Coming from a non-Assembler, non-Homebrewing programmer...

I'm having a tough time trying to put into words what's going on and a possible solution.  The issue is that you are using an 8-bit CPU that's strictly capable of integer math and this is a process that fundamentally needs a processor that can properly handle floats, especially for trig functions.

In practice, what this means is that when any given point in the square has to rotate, it is making wide jumps in pixel movement.  It goes from a 0 pixel movement on one axis, to a 1 pixel movement for a frame or two, followed by a 2 pixel movement for a frame and then a 4 pixel movement after that.  This makes sense that it has to do this, but when values get rounded in certain ways, it looks jittery. This mean that at times, for each step in an axis rotation, the jumps will appear either to fast or to slow on a frame-by-frame basis.

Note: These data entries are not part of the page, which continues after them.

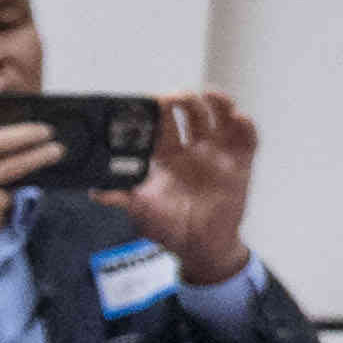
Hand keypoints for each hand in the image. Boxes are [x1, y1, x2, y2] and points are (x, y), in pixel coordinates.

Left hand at [129, 90, 262, 278]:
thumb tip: (96, 191)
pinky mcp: (240, 162)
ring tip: (211, 96)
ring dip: (217, 101)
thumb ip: (121, 197)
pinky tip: (238, 119)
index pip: (161, 122)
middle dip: (184, 100)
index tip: (151, 102)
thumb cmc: (170, 227)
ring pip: (220, 116)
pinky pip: (247, 138)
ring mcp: (217, 153)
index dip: (157, 109)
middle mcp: (192, 148)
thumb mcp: (141, 211)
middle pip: (190, 112)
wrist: (201, 246)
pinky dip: (246, 126)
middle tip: (176, 98)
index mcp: (166, 155)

So how do you fix that?  I'm honestly not sure.  You can either slow down the rotations of an axis when movements make those wider pixel jumps, or you can, possibly, find a way to check a given axis rotation and when the cos/sin division is complete return a remainder value and set a flag stating which side of a dot should be aliased if the remainders are within a given threshold.  If a side of a dot (top, bottom, left, right) should be shaded, then draw a grey line on that side of the circle.  This simulated aliasing might break up the visual affect and make it look less stuttery, but it's hard to say without experimentation.